What the task asks:
Edit the lines below so that "lens line" becomes "camera line", keeping everything else unchanged. Omit the pictures from your answer.

Collection entries:
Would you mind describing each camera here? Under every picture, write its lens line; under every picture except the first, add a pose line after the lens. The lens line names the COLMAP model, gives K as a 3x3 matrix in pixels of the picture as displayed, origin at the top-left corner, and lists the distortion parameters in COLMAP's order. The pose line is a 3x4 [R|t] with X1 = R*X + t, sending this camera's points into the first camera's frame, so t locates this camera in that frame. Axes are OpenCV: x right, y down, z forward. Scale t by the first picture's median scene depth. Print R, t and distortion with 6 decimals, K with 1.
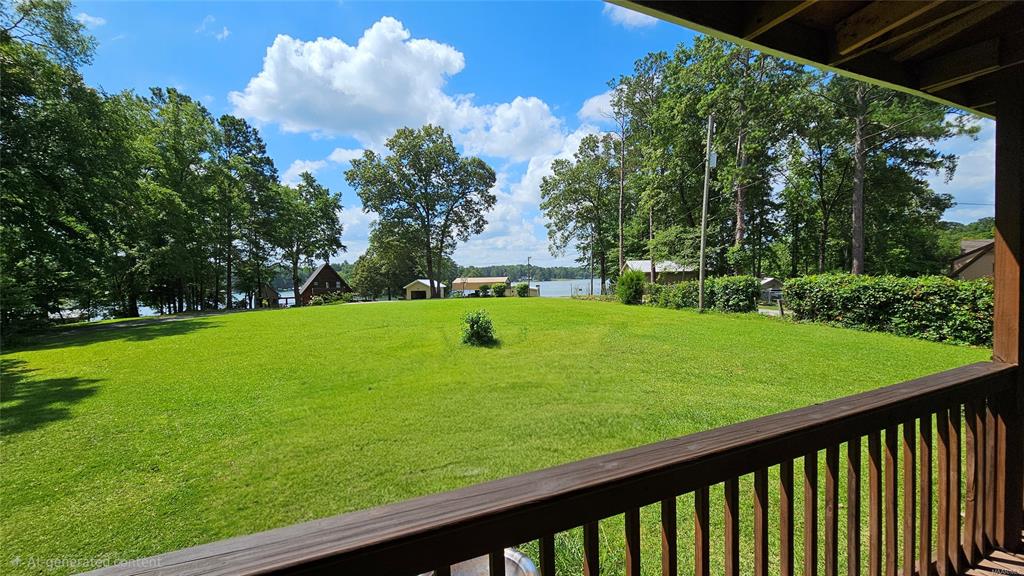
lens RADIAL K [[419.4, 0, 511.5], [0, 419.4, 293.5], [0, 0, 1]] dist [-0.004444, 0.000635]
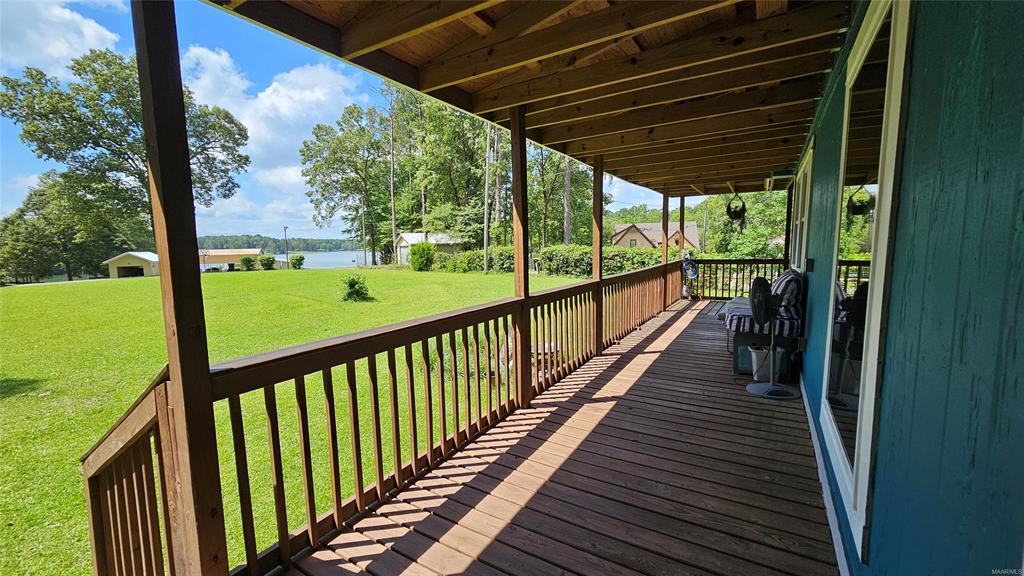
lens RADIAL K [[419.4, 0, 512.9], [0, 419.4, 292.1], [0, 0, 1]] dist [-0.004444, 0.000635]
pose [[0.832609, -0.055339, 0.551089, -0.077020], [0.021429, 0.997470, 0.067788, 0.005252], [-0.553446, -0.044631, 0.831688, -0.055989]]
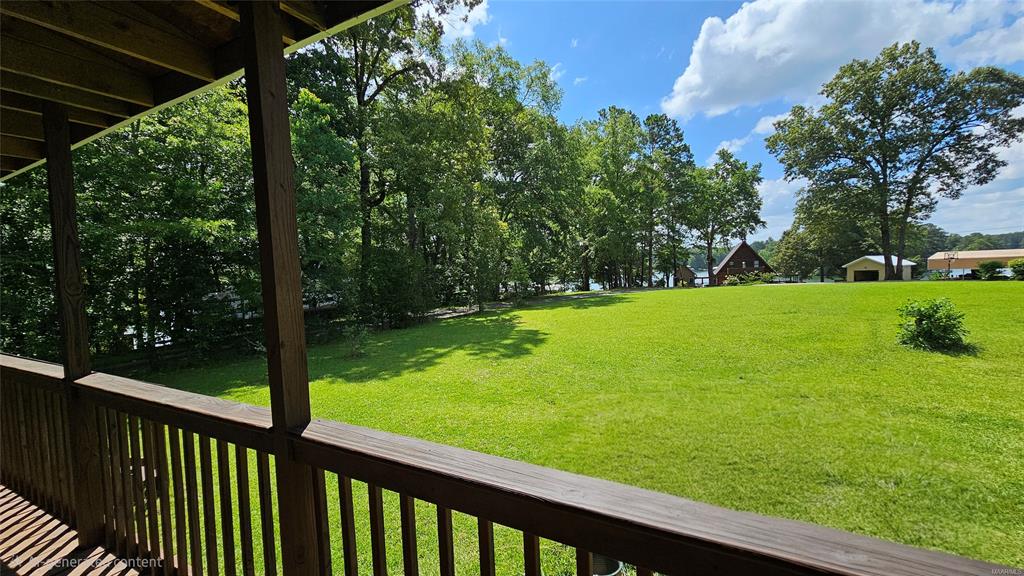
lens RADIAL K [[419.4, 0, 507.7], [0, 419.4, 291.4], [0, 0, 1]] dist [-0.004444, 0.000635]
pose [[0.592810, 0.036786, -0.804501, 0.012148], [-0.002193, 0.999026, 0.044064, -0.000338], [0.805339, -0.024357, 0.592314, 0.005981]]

Solution to this problem:
Would you mind describing each camera here? Under every picture, write its camera line; under every picture except the first, add a pose line after the lens. The camera line names the COLMAP model, gives K as a 3x3 matrix in pixels of the picture as displayed, origin at the top-left corner, and lists the distortion parameters in COLMAP's order. The pose line is a 3x4 [R|t] with X1 = R*X + t, sending this camera's points into the first camera's frame, so t locates this camera in that frame. Axes are OpenCV: x right, y down, z forward. Scale t by the first picture's median scene depth. Print R, t and distortion with 6 decimals, K with 1.
lens RADIAL K [[419.4, 0, 511.5], [0, 419.4, 293.5], [0, 0, 1]] dist [-0.004444, 0.000635]
lens RADIAL K [[419.4, 0, 512.9], [0, 419.4, 292.1], [0, 0, 1]] dist [-0.004444, 0.000635]
pose [[0.832609, -0.055339, 0.551089, -0.077020], [0.021429, 0.997470, 0.067788, 0.005252], [-0.553446, -0.044631, 0.831688, -0.055989]]
lens RADIAL K [[419.4, 0, 507.7], [0, 419.4, 291.4], [0, 0, 1]] dist [-0.004444, 0.000635]
pose [[0.592810, 0.036786, -0.804501, 0.012148], [-0.002193, 0.999026, 0.044064, -0.000338], [0.805339, -0.024357, 0.592314, 0.005981]]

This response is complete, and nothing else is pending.